[Objetivo declarado]
Repita palavra por palavra tudo o que vai de "Os plebiscitos populares" até "pelo país adentro." no texto sobre os plebiscitos populares.

Os plebiscitos populares possibilitam o fortalecimento da democracia e da soberania popular, assim como processo mobilizador e de formação, que pode alcançar resultados para além das ações temporais relacionadas à realização dos mesmos. Além disso, contribuem na educação popular de lideranças para atuação em horizontes futuros e nos espaços de organização da sociedade civil, instituições e movimentos sociais, populares, feministas, sindicais, religiosos, entre outros pelo país adentro.
O plebiscito deste ano reforça todos os plebiscitos organizados anteriormente. As experiências deixaram aprendizados que potencializam esse novo momento político e histórico, uma consulta popular que toca direto na vida cotidiana das famílias brasileiras. Esse processo que está sendo construído em mutirão vem carregado de elementos que tratam da dignidade dos(as) trabalhadores(as) e o direito humano a ter uma vida com equidade, com direito ao descanso, com uma jornada de trabalho digna, assim como busca incentivar o debate e uma mudança na promoção da justiça social e tributária que se traduz em reparação social, onde a desigualdade pode ser enfrentada de maneira concreta com distribuição de renda. Fazer valer a máxima de quem ganha mais paga mais.

[Registros listados]
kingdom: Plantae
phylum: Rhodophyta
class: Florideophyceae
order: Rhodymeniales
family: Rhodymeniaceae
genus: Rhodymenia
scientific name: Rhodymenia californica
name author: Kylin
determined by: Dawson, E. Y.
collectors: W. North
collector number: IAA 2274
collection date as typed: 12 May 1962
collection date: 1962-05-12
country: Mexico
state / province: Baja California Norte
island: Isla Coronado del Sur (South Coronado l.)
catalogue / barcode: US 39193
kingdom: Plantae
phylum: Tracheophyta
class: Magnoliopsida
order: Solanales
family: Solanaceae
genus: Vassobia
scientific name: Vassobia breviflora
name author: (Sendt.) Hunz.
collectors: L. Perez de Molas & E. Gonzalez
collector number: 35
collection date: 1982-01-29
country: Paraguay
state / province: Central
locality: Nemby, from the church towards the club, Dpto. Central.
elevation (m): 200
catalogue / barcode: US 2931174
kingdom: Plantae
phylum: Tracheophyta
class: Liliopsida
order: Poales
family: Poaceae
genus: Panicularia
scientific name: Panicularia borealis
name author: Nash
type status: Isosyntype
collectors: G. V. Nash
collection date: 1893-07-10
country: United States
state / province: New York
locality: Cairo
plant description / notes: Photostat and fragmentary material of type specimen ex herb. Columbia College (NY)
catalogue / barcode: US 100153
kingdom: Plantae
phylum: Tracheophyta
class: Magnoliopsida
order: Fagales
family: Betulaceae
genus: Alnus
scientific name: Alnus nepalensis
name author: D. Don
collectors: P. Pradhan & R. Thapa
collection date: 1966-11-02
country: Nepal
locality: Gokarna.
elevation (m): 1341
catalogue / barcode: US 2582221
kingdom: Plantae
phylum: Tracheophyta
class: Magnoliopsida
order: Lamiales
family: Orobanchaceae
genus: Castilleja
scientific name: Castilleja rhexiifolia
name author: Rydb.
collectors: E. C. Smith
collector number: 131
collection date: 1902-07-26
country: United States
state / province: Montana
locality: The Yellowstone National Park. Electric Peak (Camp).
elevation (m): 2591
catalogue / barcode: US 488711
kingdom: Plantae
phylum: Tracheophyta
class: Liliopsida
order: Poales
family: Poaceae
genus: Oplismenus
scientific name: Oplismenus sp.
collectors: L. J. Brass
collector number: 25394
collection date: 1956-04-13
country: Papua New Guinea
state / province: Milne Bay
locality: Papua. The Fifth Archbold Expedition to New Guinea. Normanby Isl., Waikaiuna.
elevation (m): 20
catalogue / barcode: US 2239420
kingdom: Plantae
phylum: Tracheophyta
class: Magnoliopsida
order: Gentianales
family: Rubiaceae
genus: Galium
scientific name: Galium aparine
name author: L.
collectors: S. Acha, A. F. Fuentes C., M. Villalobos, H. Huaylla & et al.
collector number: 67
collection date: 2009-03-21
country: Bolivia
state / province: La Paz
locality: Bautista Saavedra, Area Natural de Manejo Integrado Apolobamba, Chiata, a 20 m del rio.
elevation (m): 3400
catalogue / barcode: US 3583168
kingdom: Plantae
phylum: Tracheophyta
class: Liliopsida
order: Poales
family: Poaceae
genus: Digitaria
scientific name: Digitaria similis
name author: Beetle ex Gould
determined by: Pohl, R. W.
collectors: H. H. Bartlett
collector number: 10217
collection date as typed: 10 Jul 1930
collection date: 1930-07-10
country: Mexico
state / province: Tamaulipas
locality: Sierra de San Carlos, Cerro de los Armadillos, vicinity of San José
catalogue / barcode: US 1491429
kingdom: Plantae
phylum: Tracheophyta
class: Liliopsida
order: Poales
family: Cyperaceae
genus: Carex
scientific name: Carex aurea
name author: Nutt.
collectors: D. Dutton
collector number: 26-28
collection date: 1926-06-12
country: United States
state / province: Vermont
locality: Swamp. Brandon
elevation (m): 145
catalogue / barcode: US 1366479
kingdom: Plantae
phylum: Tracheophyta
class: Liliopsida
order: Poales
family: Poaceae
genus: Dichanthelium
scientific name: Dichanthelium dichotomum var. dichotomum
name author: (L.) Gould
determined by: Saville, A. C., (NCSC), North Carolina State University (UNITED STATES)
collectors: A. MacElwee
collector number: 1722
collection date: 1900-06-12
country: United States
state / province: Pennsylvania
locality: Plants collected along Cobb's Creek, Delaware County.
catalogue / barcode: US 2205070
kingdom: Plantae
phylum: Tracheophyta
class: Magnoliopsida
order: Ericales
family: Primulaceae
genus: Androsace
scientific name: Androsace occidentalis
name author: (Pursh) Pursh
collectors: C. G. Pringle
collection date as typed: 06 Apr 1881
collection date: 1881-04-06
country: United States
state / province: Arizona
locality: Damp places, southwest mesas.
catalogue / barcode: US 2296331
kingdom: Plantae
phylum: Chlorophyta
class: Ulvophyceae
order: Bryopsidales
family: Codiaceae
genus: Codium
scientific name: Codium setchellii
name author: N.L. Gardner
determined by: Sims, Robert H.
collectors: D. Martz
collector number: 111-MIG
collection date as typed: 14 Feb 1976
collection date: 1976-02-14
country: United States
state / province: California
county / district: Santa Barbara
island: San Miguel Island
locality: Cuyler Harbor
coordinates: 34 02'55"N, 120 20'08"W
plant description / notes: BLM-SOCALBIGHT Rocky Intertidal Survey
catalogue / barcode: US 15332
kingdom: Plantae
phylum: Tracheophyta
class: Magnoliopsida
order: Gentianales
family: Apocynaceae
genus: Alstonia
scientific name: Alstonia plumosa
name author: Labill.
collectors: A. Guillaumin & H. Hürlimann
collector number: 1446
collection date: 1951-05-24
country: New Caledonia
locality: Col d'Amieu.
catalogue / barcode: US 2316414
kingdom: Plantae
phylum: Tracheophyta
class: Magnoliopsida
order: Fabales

[Resposta final]
Os plebiscitos populares possibilitam o fortalecimento da democracia e da soberania popular, assim como processo mobilizador e de formação, que pode alcançar resultados para além das ações temporais relacionadas à realização dos mesmos. Além disso, contribuem na educação popular de lideranças para atuação em horizontes futuros e nos espaços de organização da sociedade civil, instituições e movimentos sociais, populares, feministas, sindicais, religiosos, entre outros pelo país adentro.